Boğucu sıcakta havuza girip serinleme ve bahçedeki kafede kahvaltı edebilme fikrinin cazibesi, onu nihayet bu güzel yer ile tanıştırmıştı. Haftanın stresini ve yorgunluğunu geride bırakıp yakındaki koruda uzun bir yürüyüş yaparak kendisiyle baş başa kalabilirdi.

Önünde, tempolu yürüyen genç bir kadın vardı, yanında da köpeği. Köpek, onun temposuna ayak uyduruyor, kuyruğunu sallayıp duruyordu. Başıyla selamlayıp geçerken, kıvrımsız ince bedenine zıt, gür, kısa saçlarının alnına düşen perçemi arasından görünen gözlerinin camgöbeği mavisi aklına takıldı. Çeşme başındaki banklara ulaştıklarında, ilk kez yan yana gelip konuştular. Ada’nın kol bandındaki logo Mete’ye tanıdık gelmişti. Hemen sordu.
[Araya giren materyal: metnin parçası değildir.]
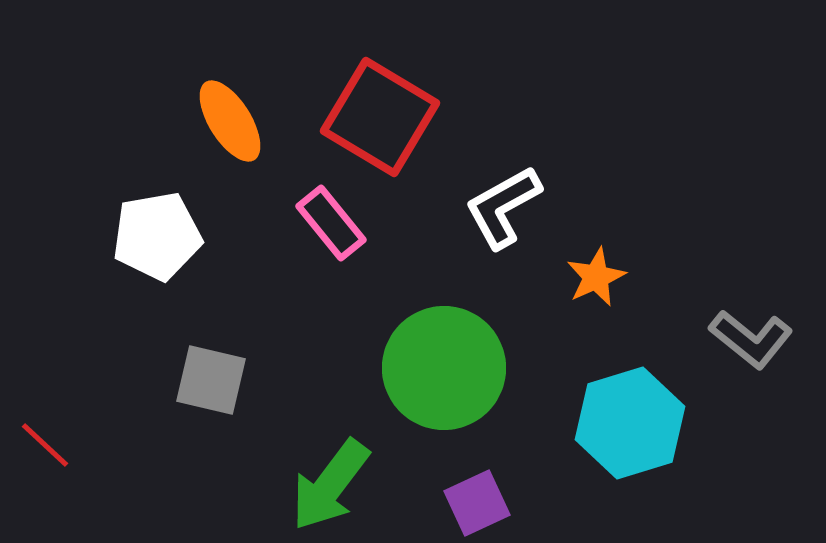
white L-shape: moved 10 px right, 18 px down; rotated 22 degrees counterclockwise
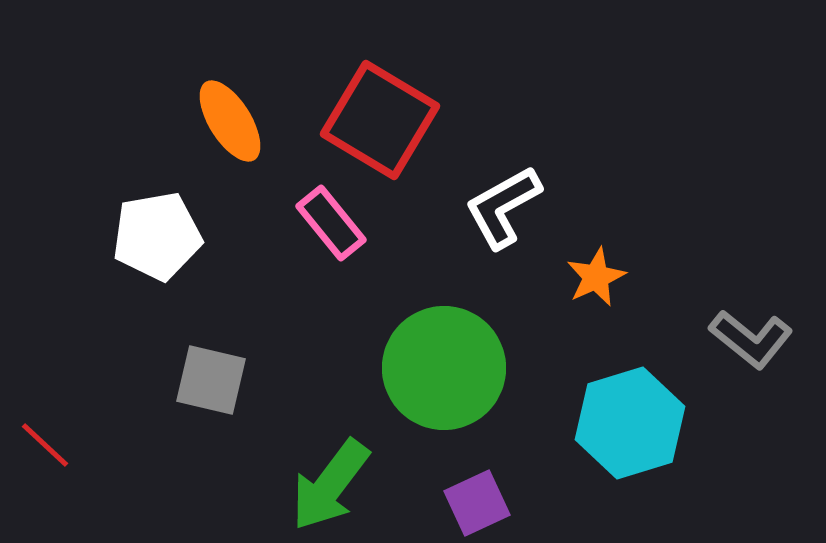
red square: moved 3 px down
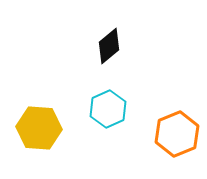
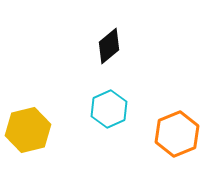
cyan hexagon: moved 1 px right
yellow hexagon: moved 11 px left, 2 px down; rotated 18 degrees counterclockwise
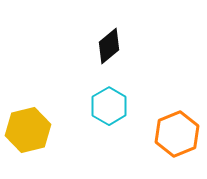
cyan hexagon: moved 3 px up; rotated 6 degrees counterclockwise
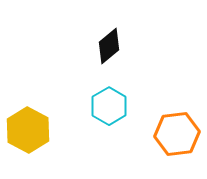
yellow hexagon: rotated 18 degrees counterclockwise
orange hexagon: rotated 15 degrees clockwise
Genç kadın logonun tasarımını yapan firmada çalıştığını anlattı. Görsel sanat tasarımları yapan şirketteki işinden memnundu. Teknolojiyi kullanarak yaratıcılığı farklı bir boyuta taşımanın heyecanıyla anlattı durdu. İddiasız ve sade görünümünün altında böyle bir heyecan barındırabildiğini hayranlıkla gözlemledi Mete. Kendisinin de bir tasarım firmasında çalıştığını söyledi. Molanın ardından yürüyenlere katılırken “Bir ara birlikte kahve içer miyiz” teklifini memnuniyetle kabul etmesi onu sevindirdi. Ondan hoşlanmıştı.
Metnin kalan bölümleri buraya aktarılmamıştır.